作者
Evi M. C. Huijben,Maarten L. Terpstra,Arthur Jr Galapon,Suraj Pai,Adrian Thummerer,Peter J. Koopmans,Manya Afonso,Maureen van Eijnatten,Oliver J. Gurney‐Champion,Zeli Chen,Yiwen Zhang,Kaiyi Zheng,Chuanpu Li,Haowen Pang,Chuyang Ye,Runqi Wang,Tao Song,Fuxin Fan,Jingna Qiu,Yixing Huang,Juhyung Ha,Jong Sung Park,Alexandra Alain-Beaudoin,Silvain Bériault,Pengxin Yu,Hongbin Guo,Zhanyao Huang,Gengwan Li,Xueru Zhang,Yubo Fan,Han Liu,Bowen Xin,Aaron Nicolson,Lujia Zhong,Zhiwei Deng,Gustav Müller‐Franzes,Firas Khader,Xia Li,Ye Zhang,Cédric Hémon,Valentin Boussot,Zhihao Zhang,Long Wang,Lu Bai,Shaobin Wang,Derk Mus,Bram Kooiman,C. Sargeant,E HENDERSON,Satoshi Kondo,Satoshi Kasai,Reza Karimzadeh,Bulat Ibragimov,Thomas Helfer,Jessica Dafflon,Zijie Chen,Enpei Wang,Zoltán Perkó,Matteo Maspero
摘要
Radiation therapy plays a crucial role in cancer treatment, necessitating precise delivery of radiation to tumors while sparing healthy tissues over multiple days. Computed tomography (CT) is integral for treatment planning, offering electron density data crucial for accurate dose calculations. However, accurately representing patient anatomy is challenging, especially in adaptive radiotherapy, where CT is not acquired daily. Magnetic resonance imaging (MRI) provides superior soft-tissue contrast. Still, it lacks electron density information, while cone beam CT (CBCT) lacks direct electron density calibration and is mainly used for patient positioning. Adopting MRI-only or CBCT-based adaptive radiotherapy eliminates the need for CT planning but presents challenges. Synthetic CT (sCT) generation techniques aim to address these challenges by using image synthesis to bridge the gap between MRI, CBCT, and CT. The SynthRAD2023 challenge was organized to compare synthetic CT generation methods using multi-center ground truth data from 1080 patients, divided into two tasks: (1) MRI-to-CT and (2) CBCT-to-CT. The evaluation included image similarity and dose-based metrics from proton and photon plans.
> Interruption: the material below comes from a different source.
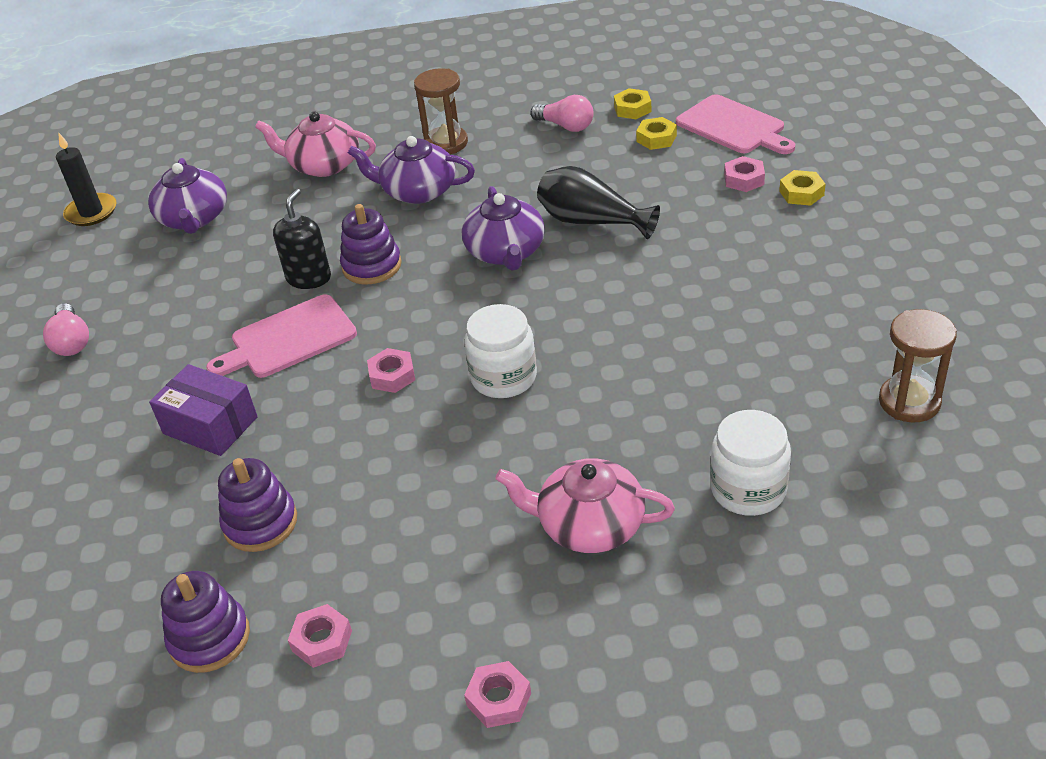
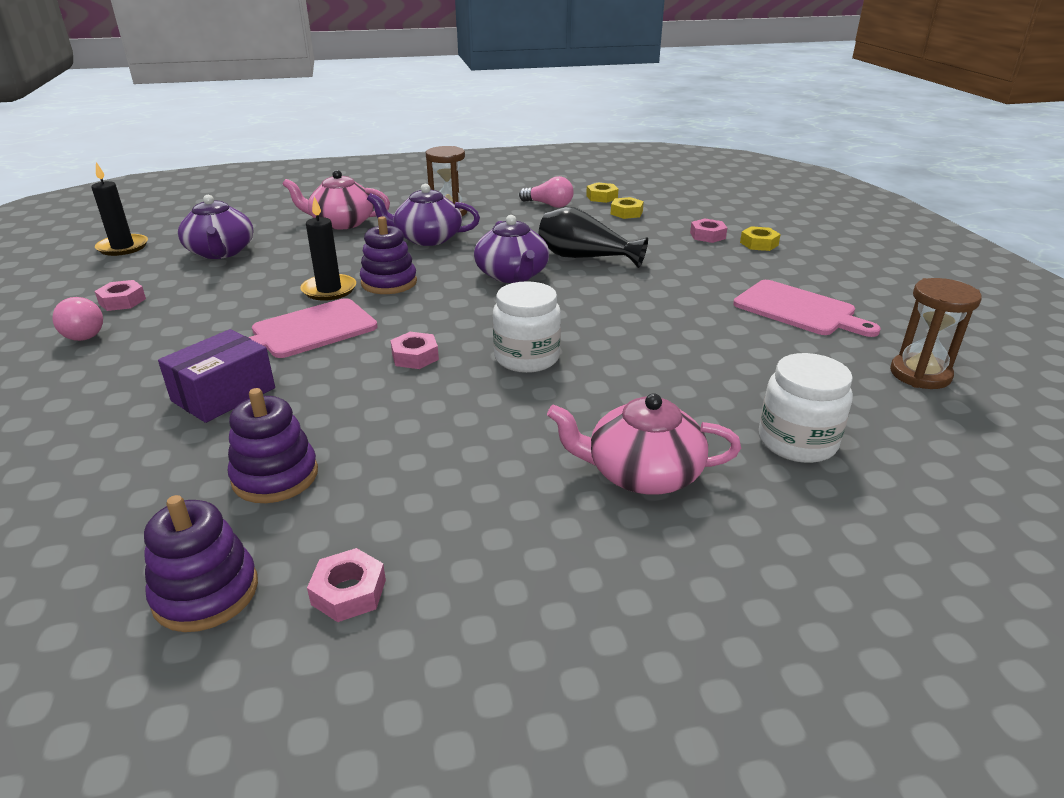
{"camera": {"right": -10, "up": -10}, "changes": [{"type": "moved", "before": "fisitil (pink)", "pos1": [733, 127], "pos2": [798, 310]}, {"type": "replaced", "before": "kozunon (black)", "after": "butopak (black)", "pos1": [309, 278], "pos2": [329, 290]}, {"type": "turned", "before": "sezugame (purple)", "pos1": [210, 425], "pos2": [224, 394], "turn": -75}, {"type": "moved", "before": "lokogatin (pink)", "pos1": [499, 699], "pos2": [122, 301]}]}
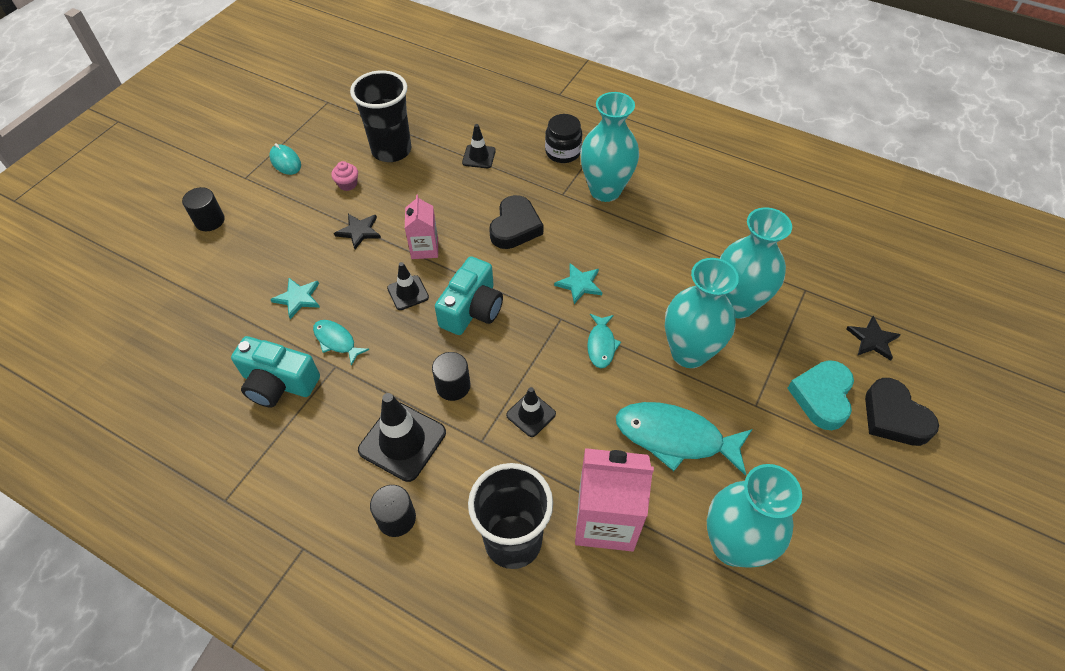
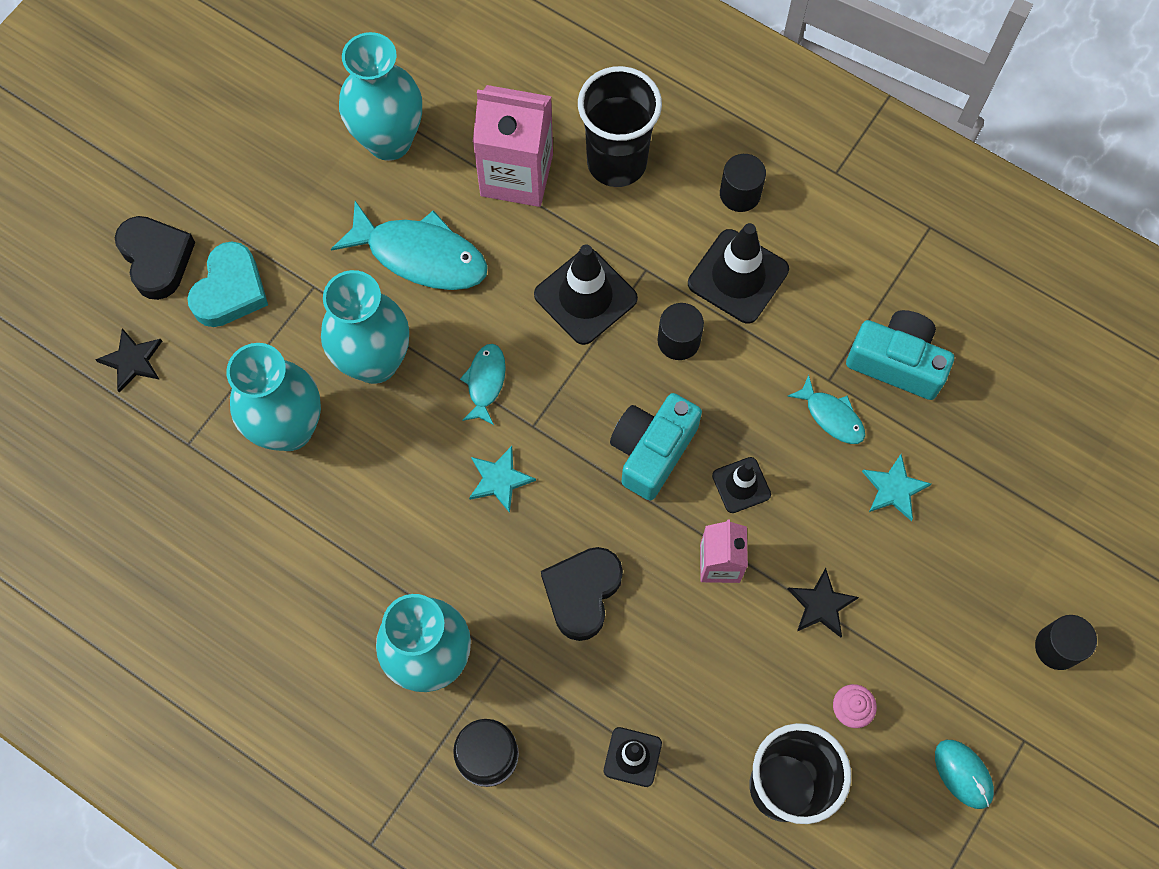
{"camera": {"right": -175, "up": 15}, "changes": [{"type": "resized", "before": "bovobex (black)", "pos1": [531, 414], "pos2": [585, 296], "scale": 1.74}]}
The challenge attracted significant participation, with 617 registrations and 22/17 valid submissions for tasks 1/2. Top-performing teams achieved high structural similarity indices (≥0.87/0.90) and gamma pass rates for photon (≥98.1%/99.0%) and proton (≥97.3%/97.0%) plans. However, no significant correlation was found between image similarity metrics and dose accuracy, emphasizing the need for dose evaluation when assessing the clinical applicability of sCT. SynthRAD2023 facilitated the investigation and benchmarking of sCT generation techniques, providing insights for developing MRI-only and CBCT-based adaptive radiotherapy. It showcased the growing capacity of deep learning to produce high-quality sCT, reducing reliance on conventional CT for treatment planning.